LGDH DENUNCIA TENTATIVA DE CALAR À IMPRENSA E AVISA QUE ISTO LEVARÁ O PAÍS AO ABISMO

A Liga Guineense dos Direitos Humanos (LGDH) denúncia que na Guiné-Bissau está em curso uma tentativa de banir a liberdade de imprensa e que esta situação leva o país ao abismo.

O alerta é do vice-presidente da organização que zela pelos direitos humanos na Guiné-Bissau que falava (04 de Maio), a margem de uma conferência dedicada a situação da liberdade de imprensa na Guiné-Bissau.

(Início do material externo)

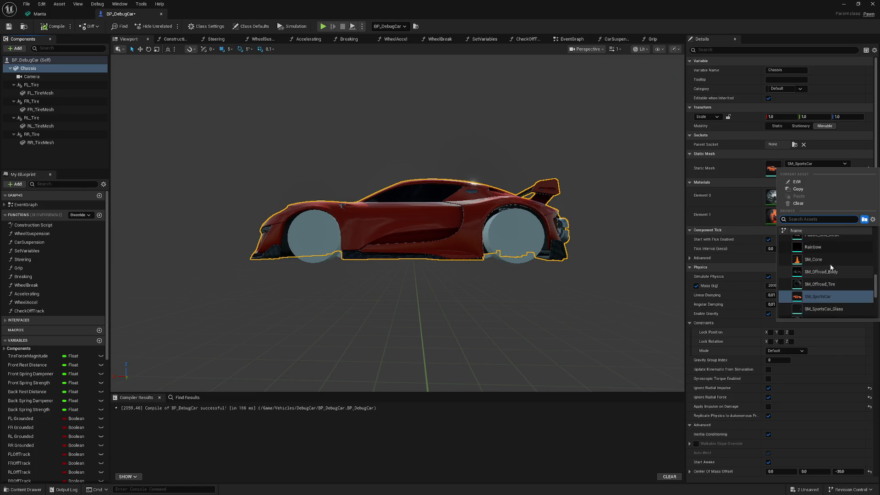
{"action": "scroll", "coordinate": [841, 254], "scroll_direction": "up", "scroll_amount": 2}
{"action": "left_click", "coordinate": [834, 264]}
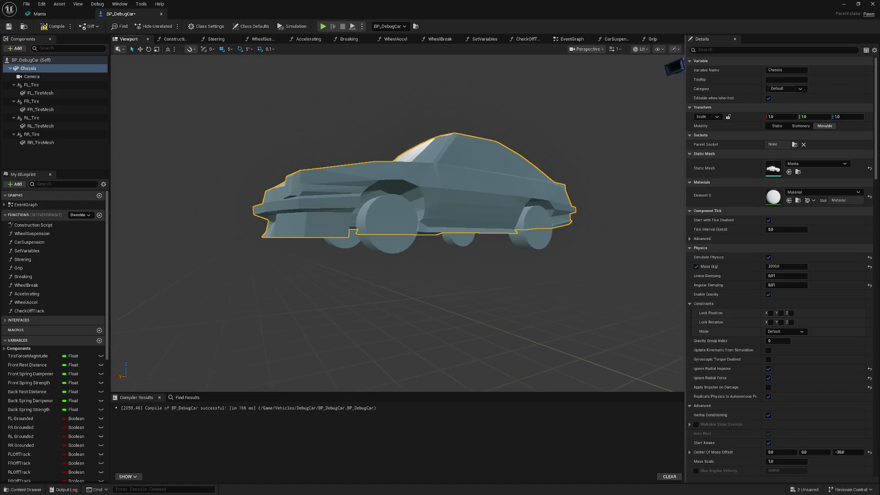
{"action": "scroll", "coordinate": [397, 223], "scroll_direction": "up", "scroll_amount": 8}
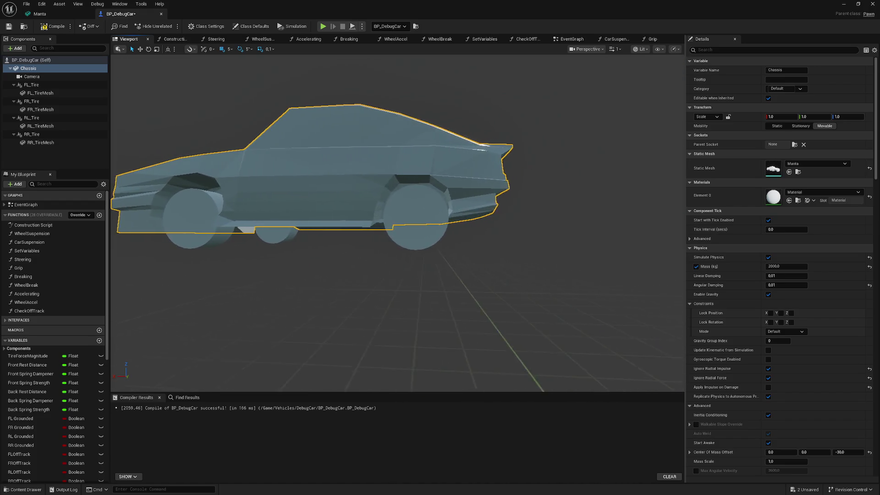
{"action": "key", "text": "f"}
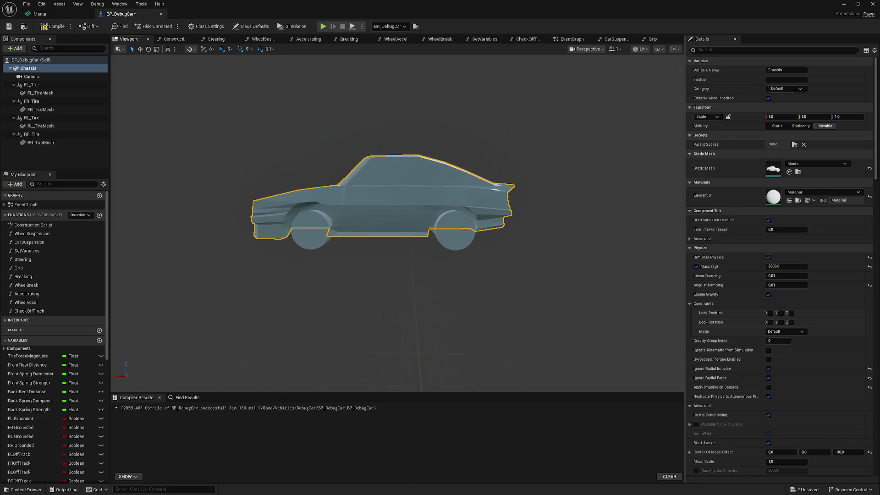
{"action": "left_click", "coordinate": [841, 4]}
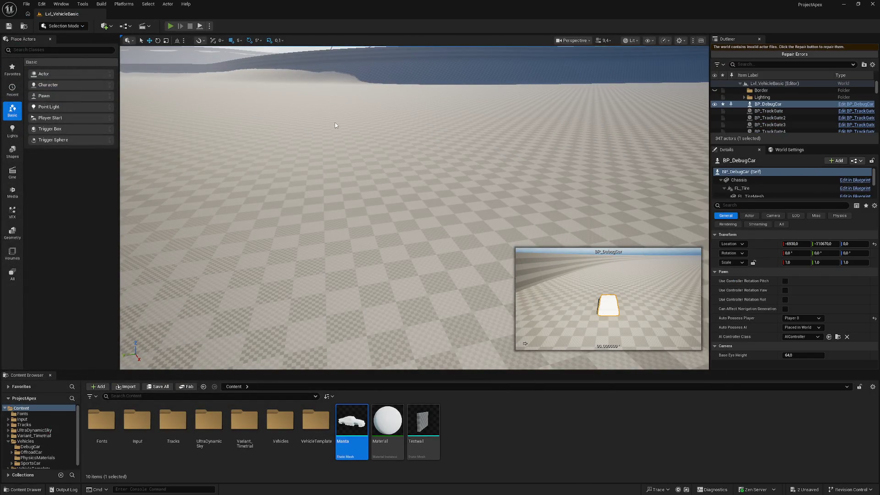
Test-drive the Manta-bodied car in Play mode, stop it, then orbit around the car in Blender
{"action": "key", "text": "alt+p"}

Bubacar Turé disse ainda que este é um ato que visa acabar com o Estado de direito no país e que sem uma liberdade de imprensa e de opinião a população não estará apta para exigir e escrutinar o poder político daquilo que realmente é a sua responsabilidade.

“ (…) Os objetivos da luta de libertação e os valores consagrados na constituição da República será uma letra morta e, isso é totalmente inaceitável”, disse o vice-presidente da LGDH.

Bubacar disse que os atos “ilegais” e “inaceitáveis” devem ser repelidos com resiliência e com a determinação das organizações da sociedade civil e “é neste contexto que organizamos esta conferência para demonstrar a sociedade e ao poder de que estamos determinados sendo que a liberdade da imprensa é um valor e um direito que não estamos direito para abdicar e vamos lutar pela sua permanência na ordem jurídica guineense e, sobretudo, do seu exercício prático”.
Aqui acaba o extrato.